The pressure acts on the sail: sail imagining divided into many small pieces, and taking into account the contributions of the pressure acting on these small pieces both windward and leeward, we obtain the resultant force of the wind acting on the sail , called thrust.
It is the same principle that generates the thrust to the keel of the boat, on the wings of airplanes, bridges, etc.. In essence, rather than by the pressure generated on the windward side, the thrust is caused by depression generated in the lee side. The resulting thrust is perpendicular to the mean chord of the curved section of the sail (in first approximation).
The profile of a sail exposed to the wind divides the air flow into two segments. Due to the curvature of the sail in one of the two segments (windward) air circulates more slowly, because you must travels less “way”, while running along the outer surface of the sail, long way (leeward) increasing the speed accelerates.
The velocity difference causes, according to Bernoulli’s principle, the establishment of a pressure difference between the two sides of the sail. The pressure inside (windward) is greater than the outer side (downwind) and is manifested as a suction force spare sail, roughly perpendicular to the wind direction and thereby advancing the vessel.
This principle, combined with the use of the keel allows the boat moves in a straight line against the wind. Which would not be so in the absence of the keel as it creates a force on the water, “equal” in intensity, but opposite to the component perpendicular to the axis of the boat described without constructive use of this device keel, would only result without the possibility of having a windward or controlled direction.

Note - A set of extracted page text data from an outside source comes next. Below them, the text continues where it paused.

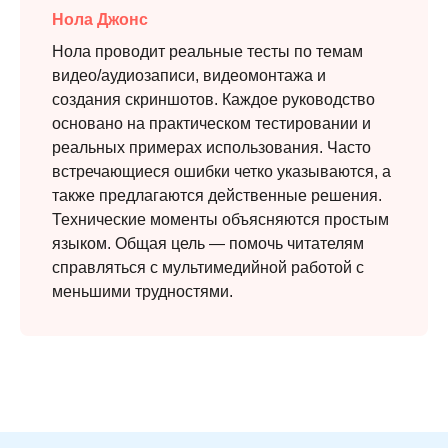
Нола Джонс
Нола проводит реальные тесты по темам
видео/аудиозаписи, видеомонтажа и
создания скриншотов. Каждое руководство
основано на практическом тестировании и
реальных примерах использования. Часто
встречающиеся ошибки четко указываются, а
также предлагаются действенные решения.
Технические моменты объясняются простым
языком. Общая цель — помочь читателям
справляться с мультимедийной работой с
меньшими трудностями.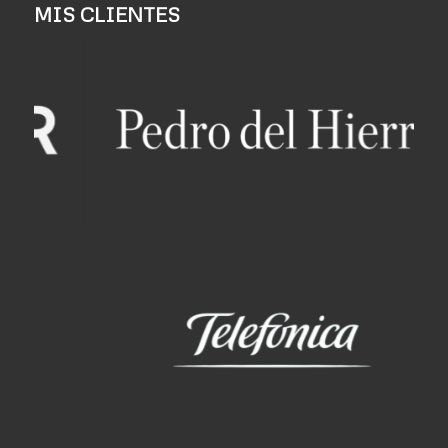
MIS CLIENTES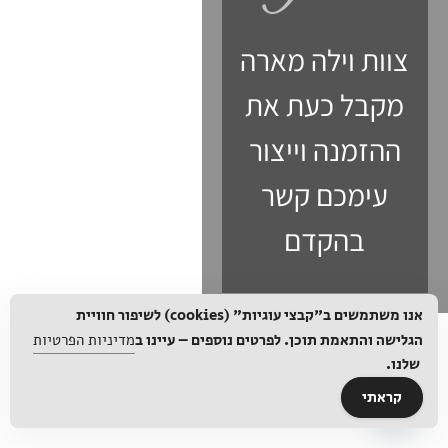
צוות וילה מארה
מקבל כעת את
ההזמנה וייצור
עימכם קשר
בהקדם
אנו משתמשים ב"קבצי עוגיות" (cookies) לשיפור חוויית
הגלישה והתאמת תוכן. לפרטים נוספים – עיינו ב
מדיניות הפרטיות
שלנו.
קראתי
Open chaty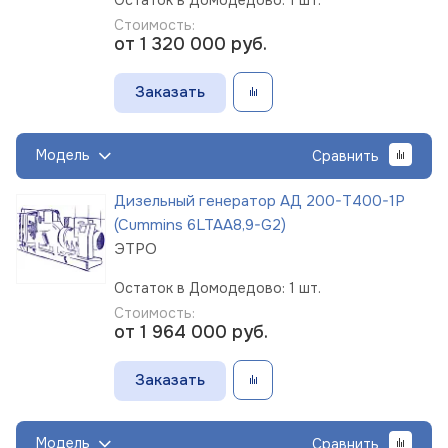
Стоимость:
от 1 320 000
руб.
Заказать
Модель
Сравнить
Дизельный генератор АД 200-Т400-1Р
(Cummins 6LTAA8,9-G2)
ЭТРО
Остаток в Домодедово: 1 шт.
Стоимость:
от 1 964 000
руб.
Заказать
Модель
Сравнить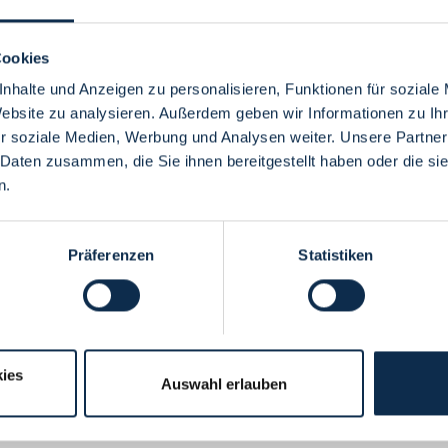
Cookies
nhalte und Anzeigen zu personalisieren, Funktionen für soziale
Website zu analysieren. Außerdem geben wir Informationen zu I
Menü
r soziale Medien, Werbung und Analysen weiter. Unsere Partner
 Daten zusammen, die Sie ihnen bereitgestellt haben oder die s
n.
Präferenzen
Statistiken
ies
Auswahl erlauben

When the mainsail is added presence of a jib (or genoa) therebetween establishing a complex interplay. The hypothesis that there is a bottleneck that increases the air velocity in the surface downwind of the mainsail must be considered erroneous. The fundamental interaction of both candles can be summarized in a transfer flow aft (apparent wind) acting on the headsail improving the ability of the boat to go upwind.

History
In the old ships with square sails, the bowline or “Borin” (bow-line) was a rope that allowed tighten the vertical edge of a sail block (called luff). Since this place was used to hunt the windward end of the square sail when the boat is “encircled” the wind, the term has become synonymous with this type of navigation and the “adjustment” of the candle optimal to do so.
In antiquity, the paddle boats (galleys and galleons), the bowline was a punishment by which the condemned was run throughout the ship, while beating him.